DATA SUPPLIED ▸
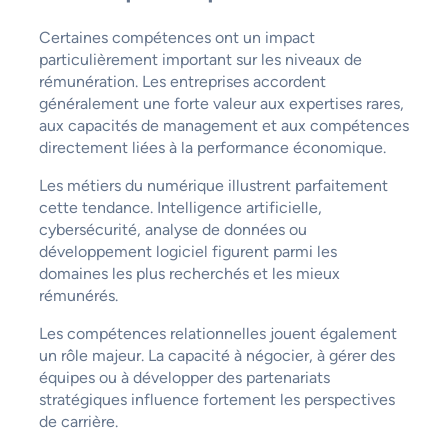
Certaines compétences ont un impact
particulièrement important sur les niveaux de
rémunération. Les entreprises accordent
généralement une forte valeur aux expertises rares,
aux capacités de management et aux compétences
directement liées à la performance économique.
Les métiers du numérique illustrent parfaitement
cette tendance. Intelligence artificielle,
cybersécurité, analyse de données ou
développement logiciel figurent parmi les
domaines les plus recherchés et les mieux
rémunérés.
Les compétences relationnelles jouent également
un rôle majeur. La capacité à négocier, à gérer des
équipes ou à développer des partenariats
stratégiques influence fortement les perspectives
de carrière.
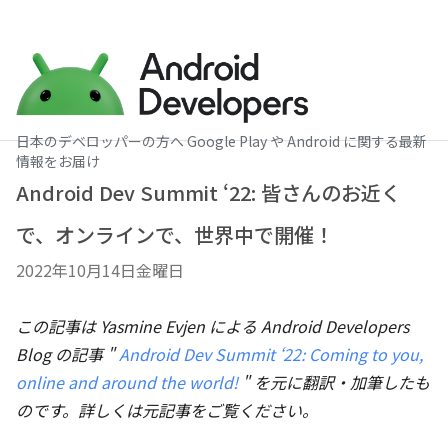
日本のデベロッパーの方へ Google Play や Android に関する最新
情報をお届け
Android Dev Summit ‘22: 皆さんのお近く
で、オンラインで、世界中で開催！
2022年10月14日金曜日
この記事は Yasmine Evjen による Android Developers
Blog の記事 "
Android Dev Summit ‘22: Coming to you,
online and around the world!
" を元に翻訳・加筆したも
のです。詳しくは元記事をご覧ください。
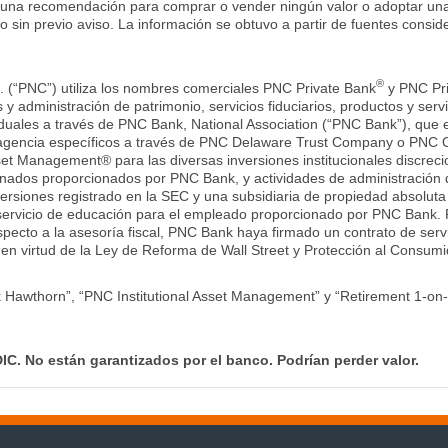
i una recomendación para comprar o vender ningún valor o adoptar una 
 sin previo aviso. La información se obtuvo a partir de fuentes consid
®
. (“PNC”) utiliza los nombres comerciales PNC Private Bank
y PNC Pr
 y administración de patrimonio, servicios fiduciarios, productos y se
iduales a través de PNC Bank, National Association (“PNC Bank”), que
de agencia específicos a través de PNC Delaware Trust Company o PNC
et Management® para las diversas inversiones institucionales discrecio
cionados proporcionados por PNC Bank, y actividades de administración
versiones registrado en la SEC y una subsidiaria de propiedad absolut
servicio de educación para el empleado proporcionado por PNC Bank. 
specto a la asesoría fiscal, PNC Bank haya firmado un contrato de serv
 en virtud de la Ley de Reforma de Wall Street y Protección al Consum
 Hawthorn”, “PNC Institutional Asset Management” y “Retirement 1-o
IC. No están garantizados por el banco. Podrían perder valor.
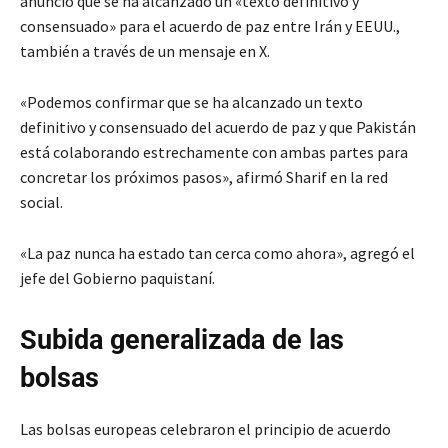
anunció que se ha alcanzado un «texto definitivo y
consensuado» para el acuerdo de paz entre Irán y EEUU.,
también a través de un mensaje en X.
«Podemos confirmar que se ha alcanzado un texto
definitivo y consensuado del acuerdo de paz y que Pakistán
está colaborando estrechamente con ambas partes para
concretar los próximos pasos», afirmó Sharif en la red
social.
«La paz nunca ha estado tan cerca como ahora», agregó el
jefe del Gobierno paquistaní.
Subida generalizada de las
bolsas
Las bolsas europeas celebraron el principio de acuerdo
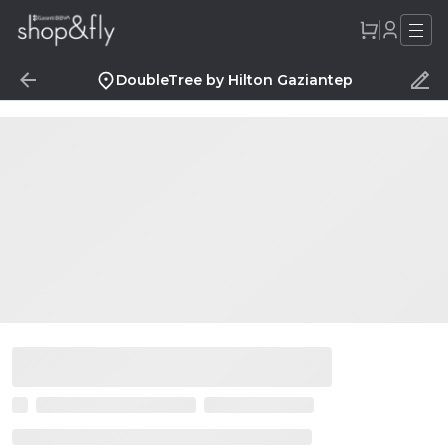
DoubleTree by Hilton Gaziantep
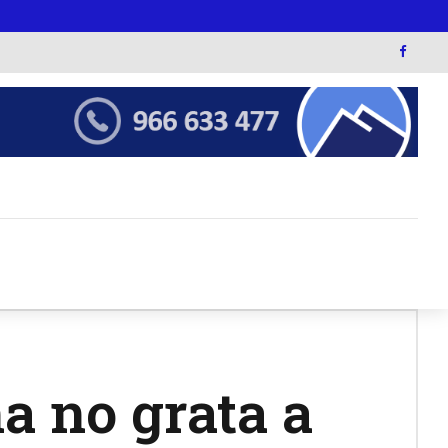
a no grata a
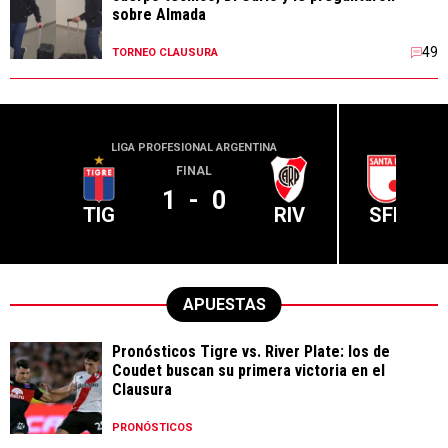
sobre Almada
49
TORNEO CLAUSURA
LIGA PROFESIONAL ARGENTINA
CONME
FINAL
1
-
0
TIG
RIV
SFE
APUESTAS
Pronósticos Tigre vs. River Plate: los de
Coudet buscan su primera victoria en el
Clausura
PRONÓSTICOS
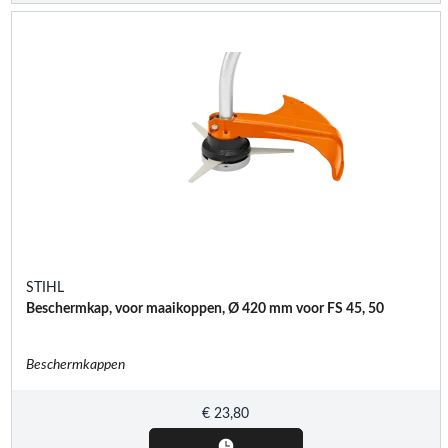
STIHL
Beschermkap, voor maaikoppen, Ø 420 mm voor FS 45, 50
Beschermkappen
€
23,80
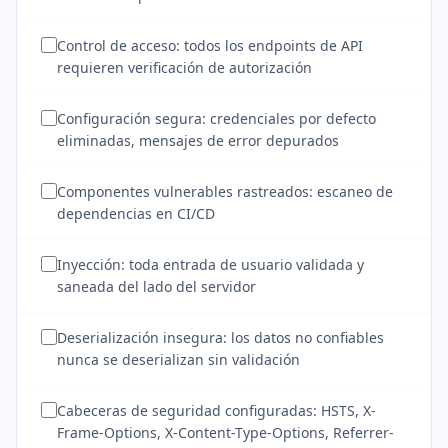
Control de acceso: todos los endpoints de API
requieren verificación de autorización
Configuración segura: credenciales por defecto
eliminadas, mensajes de error depurados
Componentes vulnerables rastreados: escaneo de
dependencias en CI/CD
Inyección: toda entrada de usuario validada y
saneada del lado del servidor
Deserialización insegura: los datos no confiables
nunca se deserializan sin validación
Cabeceras de seguridad configuradas: HSTS, X-
Frame-Options, X-Content-Type-Options, Referrer-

EXERCISE ▸
Report all lines of the data above that include the string "administración".

RESPONSE AREA ▸
 y administración de patrimonio, servicios fiduciarios, productos y se
cionados proporcionados por PNC Bank, y actividades de administración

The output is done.